Task brief:
Reproduce the items below verbatim, starting at their first line and stopping after the line that contains "country: Panama".

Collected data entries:
------------------------------------------------------------

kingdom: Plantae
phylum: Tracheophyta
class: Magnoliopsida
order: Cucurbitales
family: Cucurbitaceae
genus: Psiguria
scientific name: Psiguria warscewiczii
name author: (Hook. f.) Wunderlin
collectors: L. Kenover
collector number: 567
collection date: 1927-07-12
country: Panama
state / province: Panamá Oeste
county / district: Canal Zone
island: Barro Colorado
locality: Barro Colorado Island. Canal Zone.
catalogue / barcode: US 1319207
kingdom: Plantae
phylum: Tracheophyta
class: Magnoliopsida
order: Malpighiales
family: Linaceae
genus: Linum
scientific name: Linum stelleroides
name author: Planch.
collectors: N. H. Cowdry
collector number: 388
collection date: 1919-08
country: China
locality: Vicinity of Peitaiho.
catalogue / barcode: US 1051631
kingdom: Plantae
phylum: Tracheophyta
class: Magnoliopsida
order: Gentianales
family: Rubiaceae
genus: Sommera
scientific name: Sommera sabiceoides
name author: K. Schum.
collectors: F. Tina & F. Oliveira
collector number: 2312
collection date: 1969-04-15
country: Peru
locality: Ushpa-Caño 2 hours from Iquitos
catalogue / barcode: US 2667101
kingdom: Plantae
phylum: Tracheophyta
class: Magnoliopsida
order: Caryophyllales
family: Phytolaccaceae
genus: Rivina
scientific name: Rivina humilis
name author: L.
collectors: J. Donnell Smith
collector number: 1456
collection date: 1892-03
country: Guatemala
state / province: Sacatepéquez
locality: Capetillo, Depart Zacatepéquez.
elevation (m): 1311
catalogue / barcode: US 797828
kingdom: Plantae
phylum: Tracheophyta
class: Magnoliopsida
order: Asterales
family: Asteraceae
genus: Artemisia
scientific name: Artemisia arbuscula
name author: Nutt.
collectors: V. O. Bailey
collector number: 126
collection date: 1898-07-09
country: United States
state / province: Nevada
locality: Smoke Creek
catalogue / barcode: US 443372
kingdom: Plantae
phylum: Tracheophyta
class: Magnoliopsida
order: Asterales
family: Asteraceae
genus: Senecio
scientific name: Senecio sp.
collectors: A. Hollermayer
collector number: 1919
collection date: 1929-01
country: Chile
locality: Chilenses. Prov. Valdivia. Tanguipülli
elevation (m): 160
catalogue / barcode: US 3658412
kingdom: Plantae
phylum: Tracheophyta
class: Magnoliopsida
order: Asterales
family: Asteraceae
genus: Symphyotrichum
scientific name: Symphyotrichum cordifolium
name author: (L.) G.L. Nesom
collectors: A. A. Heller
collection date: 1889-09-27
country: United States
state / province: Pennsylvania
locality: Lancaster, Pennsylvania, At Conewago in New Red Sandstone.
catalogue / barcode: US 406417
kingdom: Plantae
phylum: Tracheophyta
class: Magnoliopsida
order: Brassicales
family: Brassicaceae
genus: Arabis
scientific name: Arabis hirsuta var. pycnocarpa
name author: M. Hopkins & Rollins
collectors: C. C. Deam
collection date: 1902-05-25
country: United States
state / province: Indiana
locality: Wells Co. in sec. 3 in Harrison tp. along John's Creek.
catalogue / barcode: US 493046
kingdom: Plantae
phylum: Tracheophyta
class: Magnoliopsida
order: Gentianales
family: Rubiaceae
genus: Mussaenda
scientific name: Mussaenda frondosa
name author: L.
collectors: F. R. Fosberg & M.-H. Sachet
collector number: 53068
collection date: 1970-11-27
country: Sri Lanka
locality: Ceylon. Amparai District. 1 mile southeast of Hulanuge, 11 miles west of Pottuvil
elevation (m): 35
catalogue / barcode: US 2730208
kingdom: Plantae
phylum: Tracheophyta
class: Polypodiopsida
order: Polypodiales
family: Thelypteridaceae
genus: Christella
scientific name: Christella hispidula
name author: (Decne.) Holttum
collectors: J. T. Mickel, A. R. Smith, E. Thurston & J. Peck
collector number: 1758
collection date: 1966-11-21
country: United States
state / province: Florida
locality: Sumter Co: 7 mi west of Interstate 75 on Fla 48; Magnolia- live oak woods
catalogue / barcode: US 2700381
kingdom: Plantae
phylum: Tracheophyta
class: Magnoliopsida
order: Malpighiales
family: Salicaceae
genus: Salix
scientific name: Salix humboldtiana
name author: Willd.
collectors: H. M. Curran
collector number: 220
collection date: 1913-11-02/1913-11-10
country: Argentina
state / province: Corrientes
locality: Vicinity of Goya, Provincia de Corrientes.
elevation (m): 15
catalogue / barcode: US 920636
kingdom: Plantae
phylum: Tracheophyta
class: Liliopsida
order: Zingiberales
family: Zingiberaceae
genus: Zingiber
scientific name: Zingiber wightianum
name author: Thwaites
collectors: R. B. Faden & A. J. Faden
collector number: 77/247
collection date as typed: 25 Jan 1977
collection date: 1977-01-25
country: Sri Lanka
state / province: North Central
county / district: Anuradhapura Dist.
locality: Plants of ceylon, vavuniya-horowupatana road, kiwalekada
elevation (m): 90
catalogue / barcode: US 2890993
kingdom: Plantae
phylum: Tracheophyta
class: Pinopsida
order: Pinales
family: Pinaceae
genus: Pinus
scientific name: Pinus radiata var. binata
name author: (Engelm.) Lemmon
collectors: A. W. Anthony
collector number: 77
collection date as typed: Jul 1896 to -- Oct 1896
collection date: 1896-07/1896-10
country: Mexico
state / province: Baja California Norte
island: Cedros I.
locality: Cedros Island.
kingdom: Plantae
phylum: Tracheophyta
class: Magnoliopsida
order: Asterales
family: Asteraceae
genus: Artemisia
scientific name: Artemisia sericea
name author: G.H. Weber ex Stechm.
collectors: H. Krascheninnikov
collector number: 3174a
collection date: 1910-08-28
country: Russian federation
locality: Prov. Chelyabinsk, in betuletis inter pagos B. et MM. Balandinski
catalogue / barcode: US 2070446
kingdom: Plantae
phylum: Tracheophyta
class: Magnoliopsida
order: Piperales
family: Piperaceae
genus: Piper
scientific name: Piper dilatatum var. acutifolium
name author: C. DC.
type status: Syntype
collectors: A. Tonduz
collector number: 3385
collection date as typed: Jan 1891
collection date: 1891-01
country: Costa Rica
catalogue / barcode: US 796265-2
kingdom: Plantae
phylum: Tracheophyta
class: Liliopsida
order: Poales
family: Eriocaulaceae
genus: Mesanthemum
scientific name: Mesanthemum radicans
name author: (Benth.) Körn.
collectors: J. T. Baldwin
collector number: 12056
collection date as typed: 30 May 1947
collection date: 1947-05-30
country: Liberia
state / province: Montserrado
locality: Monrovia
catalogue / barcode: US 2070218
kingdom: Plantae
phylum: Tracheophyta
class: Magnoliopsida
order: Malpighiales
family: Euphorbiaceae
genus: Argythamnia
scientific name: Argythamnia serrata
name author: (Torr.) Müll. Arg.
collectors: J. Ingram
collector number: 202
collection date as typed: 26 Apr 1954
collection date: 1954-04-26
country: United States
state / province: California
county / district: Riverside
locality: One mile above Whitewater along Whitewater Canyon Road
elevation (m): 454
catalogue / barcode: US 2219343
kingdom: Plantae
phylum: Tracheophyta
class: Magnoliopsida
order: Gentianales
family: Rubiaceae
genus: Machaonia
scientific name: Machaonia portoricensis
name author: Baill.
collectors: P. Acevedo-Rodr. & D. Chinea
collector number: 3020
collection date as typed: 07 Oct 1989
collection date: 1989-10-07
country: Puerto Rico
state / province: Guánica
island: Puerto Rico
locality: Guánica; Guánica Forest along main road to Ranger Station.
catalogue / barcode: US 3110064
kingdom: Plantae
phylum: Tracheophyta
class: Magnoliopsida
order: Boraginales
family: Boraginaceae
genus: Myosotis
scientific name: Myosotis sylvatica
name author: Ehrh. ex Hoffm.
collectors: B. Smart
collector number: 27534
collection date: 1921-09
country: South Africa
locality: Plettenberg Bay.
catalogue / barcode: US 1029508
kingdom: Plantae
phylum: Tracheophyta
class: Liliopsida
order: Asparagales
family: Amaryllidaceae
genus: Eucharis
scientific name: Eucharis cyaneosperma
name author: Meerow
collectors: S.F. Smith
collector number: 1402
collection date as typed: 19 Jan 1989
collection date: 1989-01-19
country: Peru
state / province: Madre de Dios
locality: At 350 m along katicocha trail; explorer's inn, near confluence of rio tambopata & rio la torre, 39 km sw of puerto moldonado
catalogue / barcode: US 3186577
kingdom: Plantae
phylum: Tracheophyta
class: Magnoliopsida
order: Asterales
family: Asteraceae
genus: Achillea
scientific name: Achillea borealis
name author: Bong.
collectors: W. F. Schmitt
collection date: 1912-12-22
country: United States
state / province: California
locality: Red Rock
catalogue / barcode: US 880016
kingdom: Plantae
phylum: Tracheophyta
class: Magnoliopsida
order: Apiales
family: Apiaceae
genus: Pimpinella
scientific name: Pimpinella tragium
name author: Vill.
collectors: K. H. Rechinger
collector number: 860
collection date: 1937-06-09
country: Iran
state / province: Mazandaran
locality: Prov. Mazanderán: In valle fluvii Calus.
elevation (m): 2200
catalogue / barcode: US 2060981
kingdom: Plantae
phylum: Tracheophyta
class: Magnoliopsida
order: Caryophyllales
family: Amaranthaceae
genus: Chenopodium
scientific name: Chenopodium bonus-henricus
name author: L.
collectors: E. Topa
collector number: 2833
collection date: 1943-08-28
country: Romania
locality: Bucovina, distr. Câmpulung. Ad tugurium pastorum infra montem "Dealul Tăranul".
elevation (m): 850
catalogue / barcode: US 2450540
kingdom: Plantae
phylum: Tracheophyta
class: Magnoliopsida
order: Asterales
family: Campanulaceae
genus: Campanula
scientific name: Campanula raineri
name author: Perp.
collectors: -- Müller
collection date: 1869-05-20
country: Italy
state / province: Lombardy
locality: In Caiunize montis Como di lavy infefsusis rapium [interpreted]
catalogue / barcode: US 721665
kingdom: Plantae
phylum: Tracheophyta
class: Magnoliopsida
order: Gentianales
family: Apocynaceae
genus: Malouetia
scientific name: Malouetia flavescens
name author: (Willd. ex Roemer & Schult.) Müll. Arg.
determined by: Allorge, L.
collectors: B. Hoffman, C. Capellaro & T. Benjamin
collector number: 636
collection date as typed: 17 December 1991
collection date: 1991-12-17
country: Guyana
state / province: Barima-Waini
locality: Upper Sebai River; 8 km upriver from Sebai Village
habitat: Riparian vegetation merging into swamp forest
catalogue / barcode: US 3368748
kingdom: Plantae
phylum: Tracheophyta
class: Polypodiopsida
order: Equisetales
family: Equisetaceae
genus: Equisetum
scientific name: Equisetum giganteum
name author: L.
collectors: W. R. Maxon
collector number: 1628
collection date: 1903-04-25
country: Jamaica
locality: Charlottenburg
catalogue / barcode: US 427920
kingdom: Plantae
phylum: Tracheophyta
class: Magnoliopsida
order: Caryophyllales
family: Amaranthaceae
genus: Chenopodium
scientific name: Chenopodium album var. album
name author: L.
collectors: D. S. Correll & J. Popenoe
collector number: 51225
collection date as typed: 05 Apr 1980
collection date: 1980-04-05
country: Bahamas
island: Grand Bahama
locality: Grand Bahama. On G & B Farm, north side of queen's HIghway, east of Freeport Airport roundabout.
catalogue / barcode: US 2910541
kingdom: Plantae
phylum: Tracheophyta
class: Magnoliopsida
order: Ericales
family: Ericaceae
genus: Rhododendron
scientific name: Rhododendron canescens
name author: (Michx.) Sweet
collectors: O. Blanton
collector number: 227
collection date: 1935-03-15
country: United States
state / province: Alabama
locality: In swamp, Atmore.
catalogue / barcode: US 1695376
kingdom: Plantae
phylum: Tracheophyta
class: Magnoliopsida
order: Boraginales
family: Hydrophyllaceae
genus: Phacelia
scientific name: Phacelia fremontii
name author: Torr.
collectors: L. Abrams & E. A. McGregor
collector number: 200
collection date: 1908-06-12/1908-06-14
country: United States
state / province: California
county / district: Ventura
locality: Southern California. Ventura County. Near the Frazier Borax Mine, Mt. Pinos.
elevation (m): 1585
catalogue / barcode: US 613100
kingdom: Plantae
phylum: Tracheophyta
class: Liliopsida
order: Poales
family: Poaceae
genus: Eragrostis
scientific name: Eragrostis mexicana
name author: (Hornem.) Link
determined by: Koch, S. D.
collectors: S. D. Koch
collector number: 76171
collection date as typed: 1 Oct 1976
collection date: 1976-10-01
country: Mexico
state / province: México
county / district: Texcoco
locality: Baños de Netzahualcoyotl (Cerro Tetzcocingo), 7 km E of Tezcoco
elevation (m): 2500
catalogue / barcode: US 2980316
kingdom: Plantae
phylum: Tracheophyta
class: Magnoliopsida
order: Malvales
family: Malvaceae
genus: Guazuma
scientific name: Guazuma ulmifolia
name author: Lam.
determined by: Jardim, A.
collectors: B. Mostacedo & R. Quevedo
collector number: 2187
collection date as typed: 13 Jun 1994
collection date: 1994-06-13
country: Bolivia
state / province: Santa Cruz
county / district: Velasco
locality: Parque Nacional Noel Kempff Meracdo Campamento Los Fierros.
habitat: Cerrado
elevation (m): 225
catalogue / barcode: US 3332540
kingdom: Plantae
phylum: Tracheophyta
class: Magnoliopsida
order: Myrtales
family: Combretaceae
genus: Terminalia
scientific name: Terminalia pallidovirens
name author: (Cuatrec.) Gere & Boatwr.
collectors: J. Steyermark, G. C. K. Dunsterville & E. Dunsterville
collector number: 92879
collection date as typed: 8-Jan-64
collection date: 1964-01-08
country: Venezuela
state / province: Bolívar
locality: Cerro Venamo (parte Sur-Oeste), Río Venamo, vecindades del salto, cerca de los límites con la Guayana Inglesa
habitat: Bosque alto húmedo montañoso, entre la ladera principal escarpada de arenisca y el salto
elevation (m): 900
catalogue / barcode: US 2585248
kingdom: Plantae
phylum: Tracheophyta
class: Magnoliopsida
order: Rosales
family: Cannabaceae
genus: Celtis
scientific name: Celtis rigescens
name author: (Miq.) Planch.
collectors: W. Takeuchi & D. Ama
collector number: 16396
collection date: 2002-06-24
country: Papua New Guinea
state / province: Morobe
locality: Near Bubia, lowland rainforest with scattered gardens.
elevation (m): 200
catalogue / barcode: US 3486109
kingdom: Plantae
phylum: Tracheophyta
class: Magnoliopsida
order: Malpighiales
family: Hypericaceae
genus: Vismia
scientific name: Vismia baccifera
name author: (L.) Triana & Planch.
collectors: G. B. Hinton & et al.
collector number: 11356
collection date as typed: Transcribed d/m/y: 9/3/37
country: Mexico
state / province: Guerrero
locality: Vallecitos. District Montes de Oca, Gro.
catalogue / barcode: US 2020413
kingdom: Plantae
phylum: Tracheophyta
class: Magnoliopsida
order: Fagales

------------------------------------------------------------

The reply:
kingdom: Plantae
phylum: Tracheophyta
class: Magnoliopsida
order: Cucurbitales
family: Cucurbitaceae
genus: Psiguria
scientific name: Psiguria warscewiczii
name author: (Hook. f.) Wunderlin
collectors: L. Kenover
collector number: 567
collection date: 1927-07-12
country: Panama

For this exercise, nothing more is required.